Police outside of Mar-a-Lago in West Palm Beach, Florida, on Tuesday August 9, 2022.
Joe Cavaretta/South Florida Sun Sentinel/Tribune News Service via Getty Images
Trump campaign officials are considering ramping up security at Mar-a-Lago, AP reported Wednesday.
Security at Mar-a-Lago is under scrutiny after Ye was not vetted before his meeting with Trump.
But Trump dismissed the report on Thursday, saying security at the resort is “strong.”
Former President Donald Trump said Thursday that security at his Mar-a-Lago resort is “strong”, pushing back on reports that rapper Kanye West’s visit last week had prompted staff to ramp up measures.
“We have very strong security, especially with the extremely talented Secret Service Agents on premises, but when I know someone, as I did Ye, we’re not going to have my guests strip searched, thrown against walls, and otherwise physically beaten,” Trump said on a Truth Social post.
Last week the former president met with West — who also goes by the name Ye — and white supremacist Nick Fuentes at his Palm Beach club in Florida.
Despite being the only one on the guest list, Ye arrived at Mar-a-Lago with several guests including Fuentes and far-right commentator Milo Yiannopoulos.
According to a report by NBC News, the driver of the car transporting the group was waved into the resort after showing a credit card instead of a driver’s license.

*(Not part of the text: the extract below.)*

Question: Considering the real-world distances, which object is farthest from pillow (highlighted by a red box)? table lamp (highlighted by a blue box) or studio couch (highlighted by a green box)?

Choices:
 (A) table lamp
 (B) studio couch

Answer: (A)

The dinner prompted stinging criticism from fellow Republicans, given some of Fuentes’ previous comments, and also led to Trump campaign staff discussing introducing new security measures, the Associated Press reported.
Sources told the AP that in order to prevent a repeat, Trump’s campaign was putting in place new protocols whereby a campaign official would accompany Trump at all times, and all visitors would be fully vetted before meeting the former president.
“The anonymous sources don’t exist. Stories to the contrary are FAKE NEWS!” Trump wrote, in response to reports of increased security at Mar-a-Lago.
Security concerns at Trump’s Florida club are well documented.
In 2017, Trump held sensitive foreign policy discussions with then-Japanese Prime Minister Shinzo Abe in full view of other guests eating dinner at the club.
Two years later, a Chinese woman trespassed into the club carrying a USB drive and a device for detecting hidden cameras.
The Secret Service found that she was able to enter the club because the name on her passport partially matched that of a club member.